(Stored data)
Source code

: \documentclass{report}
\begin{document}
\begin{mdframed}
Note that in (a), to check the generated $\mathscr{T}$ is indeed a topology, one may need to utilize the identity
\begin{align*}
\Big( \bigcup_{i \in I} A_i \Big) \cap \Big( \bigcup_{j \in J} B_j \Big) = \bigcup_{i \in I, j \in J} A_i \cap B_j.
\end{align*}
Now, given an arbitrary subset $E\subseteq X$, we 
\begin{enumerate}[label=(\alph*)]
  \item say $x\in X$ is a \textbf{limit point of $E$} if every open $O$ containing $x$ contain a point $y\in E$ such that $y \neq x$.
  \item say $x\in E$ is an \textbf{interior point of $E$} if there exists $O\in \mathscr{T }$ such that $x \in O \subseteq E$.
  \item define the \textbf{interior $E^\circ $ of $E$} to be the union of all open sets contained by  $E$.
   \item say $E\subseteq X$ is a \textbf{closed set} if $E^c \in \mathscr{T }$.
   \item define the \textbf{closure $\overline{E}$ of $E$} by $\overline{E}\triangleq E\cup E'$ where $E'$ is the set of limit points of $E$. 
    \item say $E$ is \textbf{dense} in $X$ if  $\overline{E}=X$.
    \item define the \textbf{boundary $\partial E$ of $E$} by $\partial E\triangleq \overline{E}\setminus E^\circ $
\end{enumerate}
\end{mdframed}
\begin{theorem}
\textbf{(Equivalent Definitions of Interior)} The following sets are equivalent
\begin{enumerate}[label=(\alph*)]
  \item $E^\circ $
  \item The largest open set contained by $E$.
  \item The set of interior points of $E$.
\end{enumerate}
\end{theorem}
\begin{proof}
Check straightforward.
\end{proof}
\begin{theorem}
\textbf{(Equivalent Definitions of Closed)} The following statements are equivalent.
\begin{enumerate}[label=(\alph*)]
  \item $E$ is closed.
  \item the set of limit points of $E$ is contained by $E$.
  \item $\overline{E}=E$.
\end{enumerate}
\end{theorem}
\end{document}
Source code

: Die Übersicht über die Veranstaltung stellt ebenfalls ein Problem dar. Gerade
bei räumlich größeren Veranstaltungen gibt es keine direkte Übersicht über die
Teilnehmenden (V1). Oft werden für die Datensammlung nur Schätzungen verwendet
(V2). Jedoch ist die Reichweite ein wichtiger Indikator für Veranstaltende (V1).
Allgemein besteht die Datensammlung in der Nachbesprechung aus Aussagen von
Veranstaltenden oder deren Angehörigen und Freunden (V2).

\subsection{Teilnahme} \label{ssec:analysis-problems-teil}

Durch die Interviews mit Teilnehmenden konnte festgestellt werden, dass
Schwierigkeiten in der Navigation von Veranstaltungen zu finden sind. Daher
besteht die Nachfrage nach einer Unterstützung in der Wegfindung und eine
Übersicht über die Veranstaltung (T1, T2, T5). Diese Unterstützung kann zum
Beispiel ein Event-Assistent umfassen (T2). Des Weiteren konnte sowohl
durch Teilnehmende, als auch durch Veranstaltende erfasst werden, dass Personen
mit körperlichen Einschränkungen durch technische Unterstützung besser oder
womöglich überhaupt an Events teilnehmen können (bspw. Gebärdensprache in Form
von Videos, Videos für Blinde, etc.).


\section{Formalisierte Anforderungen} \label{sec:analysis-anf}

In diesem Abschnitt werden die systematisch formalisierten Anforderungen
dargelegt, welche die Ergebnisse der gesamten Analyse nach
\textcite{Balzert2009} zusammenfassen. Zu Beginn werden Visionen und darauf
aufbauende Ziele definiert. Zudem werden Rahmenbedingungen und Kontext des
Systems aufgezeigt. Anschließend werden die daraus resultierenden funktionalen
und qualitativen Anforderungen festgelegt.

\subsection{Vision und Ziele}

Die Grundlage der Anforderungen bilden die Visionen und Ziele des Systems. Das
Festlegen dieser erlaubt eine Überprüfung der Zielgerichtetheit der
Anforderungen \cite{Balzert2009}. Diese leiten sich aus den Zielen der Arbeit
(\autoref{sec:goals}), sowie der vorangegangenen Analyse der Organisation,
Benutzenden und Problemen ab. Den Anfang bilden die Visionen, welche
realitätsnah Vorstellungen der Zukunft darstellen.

Task directions —
Give back the data exactly.

Exercise output —
Source code

: \documentclass{report}
\begin{document}
\begin{mdframed}
Note that in (a), to check the generated $\mathscr{T}$ is indeed a topology, one may need to utilize the identity
\begin{align*}
\Big( \bigcup_{i \in I} A_i \Big) \cap \Big( \bigcup_{j \in J} B_j \Big) = \bigcup_{i \in I, j \in J} A_i \cap B_j.
\end{align*}
Now, given an arbitrary subset $E\subseteq X$, we 
\begin{enumerate}[label=(\alph*)]
  \item say $x\in X$ is a \textbf{limit point of $E$} if every open $O$ containing $x$ contain a point $y\in E$ such that $y \neq x$.
  \item say $x\in E$ is an \textbf{interior point of $E$} if there exists $O\in \mathscr{T }$ such that $x \in O \subseteq E$.
  \item define the \textbf{interior $E^\circ $ of $E$} to be the union of all open sets contained by  $E$.
   \item say $E\subseteq X$ is a \textbf{closed set} if $E^c \in \mathscr{T }$.
   \item define the \textbf{closure $\overline{E}$ of $E$} by $\overline{E}\triangleq E\cup E'$ where $E'$ is the set of limit points of $E$. 
    \item say $E$ is \textbf{dense} in $X$ if  $\overline{E}=X$.
    \item define the \textbf{boundary $\partial E$ of $E$} by $\partial E\triangleq \overline{E}\setminus E^\circ $
\end{enumerate}
\end{mdframed}
\begin{theorem}
\textbf{(Equivalent Definitions of Interior)} The following sets are equivalent
\begin{enumerate}[label=(\alph*)]
  \item $E^\circ $
  \item The largest open set contained by $E$.
  \item The set of interior points of $E$.
\end{enumerate}
\end{theorem}
\begin{proof}
Check straightforward.
\end{proof}
\begin{theorem}
\textbf{(Equivalent Definitions of Closed)} The following statements are equivalent.
\begin{enumerate}[label=(\alph*)]
  \item $E$ is closed.
  \item the set of limit points of $E$ is contained by $E$.
  \item $\overline{E}=E$.
\end{enumerate}
\end{theorem}
\end{document}
Source code

: Die Übersicht über die Veranstaltung stellt ebenfalls ein Problem dar. Gerade
bei räumlich größeren Veranstaltungen gibt es keine direkte Übersicht über die
Teilnehmenden (V1). Oft werden für die Datensammlung nur Schätzungen verwendet
(V2). Jedoch ist die Reichweite ein wichtiger Indikator für Veranstaltende (V1).
Allgemein besteht die Datensammlung in der Nachbesprechung aus Aussagen von
Veranstaltenden oder deren Angehörigen und Freunden (V2).

\subsection{Teilnahme} \label{ssec:analysis-problems-teil}

Durch die Interviews mit Teilnehmenden konnte festgestellt werden, dass
Schwierigkeiten in der Navigation von Veranstaltungen zu finden sind. Daher
besteht die Nachfrage nach einer Unterstützung in der Wegfindung und eine
Übersicht über die Veranstaltung (T1, T2, T5). Diese Unterstützung kann zum
Beispiel ein Event-Assistent umfassen (T2). Des Weiteren konnte sowohl
durch Teilnehmende, als auch durch Veranstaltende erfasst werden, dass Personen
mit körperlichen Einschränkungen durch technische Unterstützung besser oder
womöglich überhaupt an Events teilnehmen können (bspw. Gebärdensprache in Form
von Videos, Videos für Blinde, etc.).


\section{Formalisierte Anforderungen} \label{sec:analysis-anf}

In diesem Abschnitt werden die systematisch formalisierten Anforderungen
dargelegt, welche die Ergebnisse der gesamten Analyse nach
\textcite{Balzert2009} zusammenfassen. Zu Beginn werden Visionen und darauf
aufbauende Ziele definiert. Zudem werden Rahmenbedingungen und Kontext des
Systems aufgezeigt. Anschließend werden die daraus resultierenden funktionalen
und qualitativen Anforderungen festgelegt.

\subsection{Vision und Ziele}

Die Grundlage der Anforderungen bilden die Visionen und Ziele des Systems. Das
Festlegen dieser erlaubt eine Überprüfung der Zielgerichtetheit der
Anforderungen \cite{Balzert2009}. Diese leiten sich aus den Zielen der Arbeit
(\autoref{sec:goals}), sowie der vorangegangenen Analyse der Organisation,
Benutzenden und Problemen ab. Den Anfang bilden die Visionen, welche
realitätsnah Vorstellungen der Zukunft darstellen.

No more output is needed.